* _Exercise description_: Your answer should reproduce the full set of records exactly as given.

================================

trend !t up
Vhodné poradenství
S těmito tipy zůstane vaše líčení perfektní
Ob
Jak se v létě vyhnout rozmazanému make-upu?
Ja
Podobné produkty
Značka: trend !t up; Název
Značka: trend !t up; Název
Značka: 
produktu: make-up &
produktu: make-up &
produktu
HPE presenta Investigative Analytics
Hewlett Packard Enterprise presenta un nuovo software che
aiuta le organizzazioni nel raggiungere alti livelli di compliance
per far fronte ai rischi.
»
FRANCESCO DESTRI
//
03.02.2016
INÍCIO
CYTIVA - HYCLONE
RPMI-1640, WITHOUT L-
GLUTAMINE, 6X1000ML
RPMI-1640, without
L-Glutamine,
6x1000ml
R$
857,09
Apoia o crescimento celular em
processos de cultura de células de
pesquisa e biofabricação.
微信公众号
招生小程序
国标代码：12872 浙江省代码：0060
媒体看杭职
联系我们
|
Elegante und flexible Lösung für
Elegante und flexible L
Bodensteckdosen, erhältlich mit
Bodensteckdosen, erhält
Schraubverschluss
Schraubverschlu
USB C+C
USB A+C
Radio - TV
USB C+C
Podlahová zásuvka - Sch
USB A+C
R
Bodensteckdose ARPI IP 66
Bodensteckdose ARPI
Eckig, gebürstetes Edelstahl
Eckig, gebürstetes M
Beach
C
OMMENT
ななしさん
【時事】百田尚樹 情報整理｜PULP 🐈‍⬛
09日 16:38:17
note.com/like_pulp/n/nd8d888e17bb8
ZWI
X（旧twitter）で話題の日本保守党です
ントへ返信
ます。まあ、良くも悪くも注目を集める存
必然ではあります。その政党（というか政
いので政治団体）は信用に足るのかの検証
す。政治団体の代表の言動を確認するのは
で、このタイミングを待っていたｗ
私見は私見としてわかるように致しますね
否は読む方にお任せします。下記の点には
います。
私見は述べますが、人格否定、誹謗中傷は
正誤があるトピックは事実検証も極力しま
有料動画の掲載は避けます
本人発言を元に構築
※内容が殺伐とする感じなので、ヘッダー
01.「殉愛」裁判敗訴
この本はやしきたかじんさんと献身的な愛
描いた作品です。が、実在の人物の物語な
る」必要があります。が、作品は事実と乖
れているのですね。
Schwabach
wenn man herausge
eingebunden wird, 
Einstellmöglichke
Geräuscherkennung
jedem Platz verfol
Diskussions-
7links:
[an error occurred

================================

* _Result_:
trend !t up
Vhodné poradenství
S těmito tipy zůstane vaše líčení perfektní
Ob
Jak se v létě vyhnout rozmazanému make-upu?
Ja
Podobné produkty
Značka: trend !t up; Název
Značka: trend !t up; Název
Značka: 
produktu: make-up &
produktu: make-up &
produktu
HPE presenta Investigative Analytics
Hewlett Packard Enterprise presenta un nuovo software che
aiuta le organizzazioni nel raggiungere alti livelli di compliance
per far fronte ai rischi.
»
FRANCESCO DESTRI
//
03.02.2016
INÍCIO
CYTIVA - HYCLONE
RPMI-1640, WITHOUT L-
GLUTAMINE, 6X1000ML
RPMI-1640, without
L-Glutamine,
6x1000ml
R$
857,09
Apoia o crescimento celular em
processos de cultura de células de
pesquisa e biofabricação.
微信公众号
招生小程序
国标代码：12872 浙江省代码：0060
媒体看杭职
联系我们
|
Elegante und flexible Lösung für
Elegante und flexible L
Bodensteckdosen, erhältlich mit
Bodensteckdosen, erhält
Schraubverschluss
Schraubverschlu
USB C+C
USB A+C
Radio - TV
USB C+C
Podlahová zásuvka - Sch
USB A+C
R
Bodensteckdose ARPI IP 66
Bodensteckdose ARPI
Eckig, gebürstetes Edelstahl
Eckig, gebürstetes M
Beach
C
OMMENT
ななしさん
【時事】百田尚樹 情報整理｜PULP 🐈‍⬛
09日 16:38:17
note.com/like_pulp/n/nd8d888e17bb8
ZWI
X（旧twitter）で話題の日本保守党です
ントへ返信
ます。まあ、良くも悪くも注目を集める存
必然ではあります。その政党（というか政
いので政治団体）は信用に足るのかの検証
す。政治団体の代表の言動を確認するのは
で、このタイミングを待っていたｗ
私見は私見としてわかるように致しますね
否は読む方にお任せします。下記の点には
います。
私見は述べますが、人格否定、誹謗中傷は
正誤があるトピックは事実検証も極力しま
有料動画の掲載は避けます
本人発言を元に構築
※内容が殺伐とする感じなので、ヘッダー
01.「殉愛」裁判敗訴
この本はやしきたかじんさんと献身的な愛
描いた作品です。が、実在の人物の物語な
る」必要があります。が、作品は事実と乖
れているのですね。
Schwabach
wenn man herausge
eingebunden wird, 
Einstellmöglichke
Geräuscherkennung
jedem Platz verfol
Diskussions-
7links:
[an error occurred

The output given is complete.